** Opening Records shown block **
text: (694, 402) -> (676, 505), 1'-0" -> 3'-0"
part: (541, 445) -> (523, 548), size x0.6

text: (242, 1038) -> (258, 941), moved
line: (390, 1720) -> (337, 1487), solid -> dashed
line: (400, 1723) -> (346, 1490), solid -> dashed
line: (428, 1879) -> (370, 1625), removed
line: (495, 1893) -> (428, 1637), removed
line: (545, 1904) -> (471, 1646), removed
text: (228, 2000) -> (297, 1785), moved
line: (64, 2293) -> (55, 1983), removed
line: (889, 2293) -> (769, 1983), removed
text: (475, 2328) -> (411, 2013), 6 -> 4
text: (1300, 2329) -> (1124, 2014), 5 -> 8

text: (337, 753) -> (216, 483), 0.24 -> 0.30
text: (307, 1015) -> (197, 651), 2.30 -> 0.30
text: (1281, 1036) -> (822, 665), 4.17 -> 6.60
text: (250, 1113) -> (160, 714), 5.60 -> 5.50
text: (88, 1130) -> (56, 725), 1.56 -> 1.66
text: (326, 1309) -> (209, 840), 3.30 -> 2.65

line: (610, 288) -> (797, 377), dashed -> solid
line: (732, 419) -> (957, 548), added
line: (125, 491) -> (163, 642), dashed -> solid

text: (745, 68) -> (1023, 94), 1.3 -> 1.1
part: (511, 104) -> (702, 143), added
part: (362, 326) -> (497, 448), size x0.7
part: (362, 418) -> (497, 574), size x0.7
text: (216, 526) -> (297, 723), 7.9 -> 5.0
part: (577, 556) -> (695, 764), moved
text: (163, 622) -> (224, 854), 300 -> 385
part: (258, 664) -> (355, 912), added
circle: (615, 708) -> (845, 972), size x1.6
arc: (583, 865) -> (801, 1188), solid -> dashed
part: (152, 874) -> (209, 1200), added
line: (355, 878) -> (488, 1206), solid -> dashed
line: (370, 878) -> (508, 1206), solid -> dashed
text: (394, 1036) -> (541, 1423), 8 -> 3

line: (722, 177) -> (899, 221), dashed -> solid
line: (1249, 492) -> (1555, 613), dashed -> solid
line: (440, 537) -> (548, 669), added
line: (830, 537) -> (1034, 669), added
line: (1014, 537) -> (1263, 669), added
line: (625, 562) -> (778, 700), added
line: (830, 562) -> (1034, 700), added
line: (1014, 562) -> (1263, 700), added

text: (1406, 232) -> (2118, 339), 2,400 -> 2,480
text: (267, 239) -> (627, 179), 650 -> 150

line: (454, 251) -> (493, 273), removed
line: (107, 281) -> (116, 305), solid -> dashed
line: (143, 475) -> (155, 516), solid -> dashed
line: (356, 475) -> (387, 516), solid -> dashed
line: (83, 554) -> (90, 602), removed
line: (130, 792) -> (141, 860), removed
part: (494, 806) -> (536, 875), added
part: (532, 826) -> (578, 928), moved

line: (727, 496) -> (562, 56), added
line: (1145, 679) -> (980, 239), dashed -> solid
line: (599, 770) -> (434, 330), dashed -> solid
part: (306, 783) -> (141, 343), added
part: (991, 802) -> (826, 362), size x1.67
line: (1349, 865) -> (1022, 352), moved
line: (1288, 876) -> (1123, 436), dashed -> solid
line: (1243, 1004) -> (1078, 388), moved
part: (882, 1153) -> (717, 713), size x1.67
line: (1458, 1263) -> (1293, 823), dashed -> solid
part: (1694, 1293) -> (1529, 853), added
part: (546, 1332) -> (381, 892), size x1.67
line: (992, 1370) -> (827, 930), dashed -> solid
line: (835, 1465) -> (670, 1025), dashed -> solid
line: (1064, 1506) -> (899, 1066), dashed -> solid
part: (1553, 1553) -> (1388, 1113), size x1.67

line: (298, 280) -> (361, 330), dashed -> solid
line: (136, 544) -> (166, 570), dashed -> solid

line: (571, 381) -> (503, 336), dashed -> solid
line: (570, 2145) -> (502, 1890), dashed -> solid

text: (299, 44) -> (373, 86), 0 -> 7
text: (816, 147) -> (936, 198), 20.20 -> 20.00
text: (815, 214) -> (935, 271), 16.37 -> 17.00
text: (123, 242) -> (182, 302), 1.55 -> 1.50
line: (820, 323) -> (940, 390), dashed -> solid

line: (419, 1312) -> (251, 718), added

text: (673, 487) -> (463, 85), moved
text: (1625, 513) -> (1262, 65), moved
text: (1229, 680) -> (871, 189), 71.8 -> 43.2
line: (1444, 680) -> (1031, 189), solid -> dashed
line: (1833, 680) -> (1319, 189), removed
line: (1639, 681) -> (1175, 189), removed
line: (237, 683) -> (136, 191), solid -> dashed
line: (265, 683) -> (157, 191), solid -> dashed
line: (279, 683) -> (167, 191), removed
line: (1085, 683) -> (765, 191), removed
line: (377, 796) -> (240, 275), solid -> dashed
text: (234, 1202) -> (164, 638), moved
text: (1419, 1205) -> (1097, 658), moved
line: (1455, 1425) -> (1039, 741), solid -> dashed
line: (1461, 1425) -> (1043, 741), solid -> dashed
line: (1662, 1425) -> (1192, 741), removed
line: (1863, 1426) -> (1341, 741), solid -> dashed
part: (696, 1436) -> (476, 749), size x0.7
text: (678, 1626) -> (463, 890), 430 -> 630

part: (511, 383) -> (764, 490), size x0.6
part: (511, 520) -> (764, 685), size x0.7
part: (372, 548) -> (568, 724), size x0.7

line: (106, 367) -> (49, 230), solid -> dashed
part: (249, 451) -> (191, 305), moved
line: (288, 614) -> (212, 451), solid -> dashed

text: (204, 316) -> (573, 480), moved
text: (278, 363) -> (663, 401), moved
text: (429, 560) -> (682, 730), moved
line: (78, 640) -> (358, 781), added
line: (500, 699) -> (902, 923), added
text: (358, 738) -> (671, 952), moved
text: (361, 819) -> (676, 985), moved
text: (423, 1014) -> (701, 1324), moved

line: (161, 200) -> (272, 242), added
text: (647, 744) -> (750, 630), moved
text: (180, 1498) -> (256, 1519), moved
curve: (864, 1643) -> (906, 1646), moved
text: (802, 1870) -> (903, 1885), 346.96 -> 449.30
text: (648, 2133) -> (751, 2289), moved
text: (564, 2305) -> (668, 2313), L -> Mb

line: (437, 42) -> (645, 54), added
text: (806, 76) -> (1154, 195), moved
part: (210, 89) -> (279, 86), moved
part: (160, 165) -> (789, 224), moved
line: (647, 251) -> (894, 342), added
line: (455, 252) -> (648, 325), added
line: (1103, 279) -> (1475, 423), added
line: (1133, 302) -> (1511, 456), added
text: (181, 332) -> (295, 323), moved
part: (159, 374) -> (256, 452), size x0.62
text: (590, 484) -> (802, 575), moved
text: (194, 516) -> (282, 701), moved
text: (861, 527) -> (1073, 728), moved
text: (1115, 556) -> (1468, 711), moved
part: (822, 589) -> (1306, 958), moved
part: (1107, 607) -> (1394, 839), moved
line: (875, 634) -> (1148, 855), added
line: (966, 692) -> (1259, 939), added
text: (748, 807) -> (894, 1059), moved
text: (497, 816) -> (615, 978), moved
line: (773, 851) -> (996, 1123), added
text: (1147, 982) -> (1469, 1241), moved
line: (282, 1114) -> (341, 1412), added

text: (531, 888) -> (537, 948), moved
** Closing Records shown block **
▶ **Goal of the exercise**:
Preserving every character, copy the records above out again.

▶ **Written response**:
text: (694, 402) -> (676, 505), 1'-0" -> 3'-0"
part: (541, 445) -> (523, 548), size x0.6

text: (242, 1038) -> (258, 941), moved
line: (390, 1720) -> (337, 1487), solid -> dashed
line: (400, 1723) -> (346, 1490), solid -> dashed
line: (428, 1879) -> (370, 1625), removed
line: (495, 1893) -> (428, 1637), removed
line: (545, 1904) -> (471, 1646), removed
text: (228, 2000) -> (297, 1785), moved
line: (64, 2293) -> (55, 1983), removed
line: (889, 2293) -> (769, 1983), removed
text: (475, 2328) -> (411, 2013), 6 -> 4
text: (1300, 2329) -> (1124, 2014), 5 -> 8

text: (337, 753) -> (216, 483), 0.24 -> 0.30
text: (307, 1015) -> (197, 651), 2.30 -> 0.30
text: (1281, 1036) -> (822, 665), 4.17 -> 6.60
text: (250, 1113) -> (160, 714), 5.60 -> 5.50
text: (88, 1130) -> (56, 725), 1.56 -> 1.66
text: (326, 1309) -> (209, 840), 3.30 -> 2.65

line: (610, 288) -> (797, 377), dashed -> solid
line: (732, 419) -> (957, 548), added
line: (125, 491) -> (163, 642), dashed -> solid

text: (745, 68) -> (1023, 94), 1.3 -> 1.1
part: (511, 104) -> (702, 143), added
part: (362, 326) -> (497, 448), size x0.7
part: (362, 418) -> (497, 574), size x0.7
text: (216, 526) -> (297, 723), 7.9 -> 5.0
part: (577, 556) -> (695, 764), moved
text: (163, 622) -> (224, 854), 300 -> 385
part: (258, 664) -> (355, 912), added
circle: (615, 708) -> (845, 972), size x1.6
arc: (583, 865) -> (801, 1188), solid -> dashed
part: (152, 874) -> (209, 1200), added
line: (355, 878) -> (488, 1206), solid -> dashed
line: (370, 878) -> (508, 1206), solid -> dashed
text: (394, 1036) -> (541, 1423), 8 -> 3

line: (722, 177) -> (899, 221), dashed -> solid
line: (1249, 492) -> (1555, 613), dashed -> solid
line: (440, 537) -> (548, 669), added
line: (830, 537) -> (1034, 669), added
line: (1014, 537) -> (1263, 669), added
line: (625, 562) -> (778, 700), added
line: (830, 562) -> (1034, 700), added
line: (1014, 562) -> (1263, 700), added

text: (1406, 232) -> (2118, 339), 2,400 -> 2,480
text: (267, 239) -> (627, 179), 650 -> 150

line: (454, 251) -> (493, 273), removed
line: (107, 281) -> (116, 305), solid -> dashed
line: (143, 475) -> (155, 516), solid -> dashed
line: (356, 475) -> (387, 516), solid -> dashed
line: (83, 554) -> (90, 602), removed
line: (130, 792) -> (141, 860), removed
part: (494, 806) -> (536, 875), added
part: (532, 826) -> (578, 928), moved

line: (727, 496) -> (562, 56), added
line: (1145, 679) -> (980, 239), dashed -> solid
line: (599, 770) -> (434, 330), dashed -> solid
part: (306, 783) -> (141, 343), added
part: (991, 802) -> (826, 362), size x1.67
line: (1349, 865) -> (1022, 352), moved
line: (1288, 876) -> (1123, 436), dashed -> solid
line: (1243, 1004) -> (1078, 388), moved
part: (882, 1153) -> (717, 713), size x1.67
line: (1458, 1263) -> (1293, 823), dashed -> solid
part: (1694, 1293) -> (1529, 853), added
part: (546, 1332) -> (381, 892), size x1.67
line: (992, 1370) -> (827, 930), dashed -> solid
line: (835, 1465) -> (670, 1025), dashed -> solid
line: (1064, 1506) -> (899, 1066), dashed -> solid
part: (1553, 1553) -> (1388, 1113), size x1.67

line: (298, 280) -> (361, 330), dashed -> solid
line: (136, 544) -> (166, 570), dashed -> solid

line: (571, 381) -> (503, 336), dashed -> solid
line: (570, 2145) -> (502, 1890), dashed -> solid

text: (299, 44) -> (373, 86), 0 -> 7
text: (816, 147) -> (936, 198), 20.20 -> 20.00
text: (815, 214) -> (935, 271), 16.37 -> 17.00
text: (123, 242) -> (182, 302), 1.55 -> 1.50
line: (820, 323) -> (940, 390), dashed -> solid

line: (419, 1312) -> (251, 718), added

text: (673, 487) -> (463, 85), moved
text: (1625, 513) -> (1262, 65), moved
text: (1229, 680) -> (871, 189), 71.8 -> 43.2
line: (1444, 680) -> (1031, 189), solid -> dashed
line: (1833, 680) -> (1319, 189), removed
line: (1639, 681) -> (1175, 189), removed
line: (237, 683) -> (136, 191), solid -> dashed
line: (265, 683) -> (157, 191), solid -> dashed
line: (279, 683) -> (167, 191), removed
line: (1085, 683) -> (765, 191), removed
line: (377, 796) -> (240, 275), solid -> dashed
text: (234, 1202) -> (164, 638), moved
text: (1419, 1205) -> (1097, 658), moved
line: (1455, 1425) -> (1039, 741), solid -> dashed
line: (1461, 1425) -> (1043, 741), solid -> dashed
line: (1662, 1425) -> (1192, 741), removed
line: (1863, 1426) -> (1341, 741), solid -> dashed
part: (696, 1436) -> (476, 749), size x0.7
text: (678, 1626) -> (463, 890), 430 -> 630

part: (511, 383) -> (764, 490), size x0.6
part: (511, 520) -> (764, 685), size x0.7
part: (372, 548) -> (568, 724), size x0.7

line: (106, 367) -> (49, 230), solid -> dashed
part: (249, 451) -> (191, 305), moved
line: (288, 614) -> (212, 451), solid -> dashed

text: (204, 316) -> (573, 480), moved
text: (278, 363) -> (663, 401), moved
text: (429, 560) -> (682, 730), moved
line: (78, 640) -> (358, 781), added
line: (500, 699) -> (902, 923), added
text: (358, 738) -> (671, 952), moved
text: (361, 819) -> (676, 985), moved
text: (423, 1014) -> (701, 1324), moved

line: (161, 200) -> (272, 242), added
text: (647, 744) -> (750, 630), moved
text: (180, 1498) -> (256, 1519), moved
curve: (864, 1643) -> (906, 1646), moved
text: (802, 1870) -> (903, 1885), 346.96 -> 449.30
text: (648, 2133) -> (751, 2289), moved
text: (564, 2305) -> (668, 2313), L -> Mb

line: (437, 42) -> (645, 54), added
text: (806, 76) -> (1154, 195), moved
part: (210, 89) -> (279, 86), moved
part: (160, 165) -> (789, 224), moved
line: (647, 251) -> (894, 342), added
line: (455, 252) -> (648, 325), added
line: (1103, 279) -> (1475, 423), added
line: (1133, 302) -> (1511, 456), added
text: (181, 332) -> (295, 323), moved
part: (159, 374) -> (256, 452), size x0.62
text: (590, 484) -> (802, 575), moved
text: (194, 516) -> (282, 701), moved
text: (861, 527) -> (1073, 728), moved
text: (1115, 556) -> (1468, 711), moved
part: (822, 589) -> (1306, 958), moved
part: (1107, 607) -> (1394, 839), moved
line: (875, 634) -> (1148, 855), added
line: (966, 692) -> (1259, 939), added
text: (748, 807) -> (894, 1059), moved
text: (497, 816) -> (615, 978), moved
line: (773, 851) -> (996, 1123), added
text: (1147, 982) -> (1469, 1241), moved
line: (282, 1114) -> (341, 1412), added

text: (531, 888) -> (537, 948), moved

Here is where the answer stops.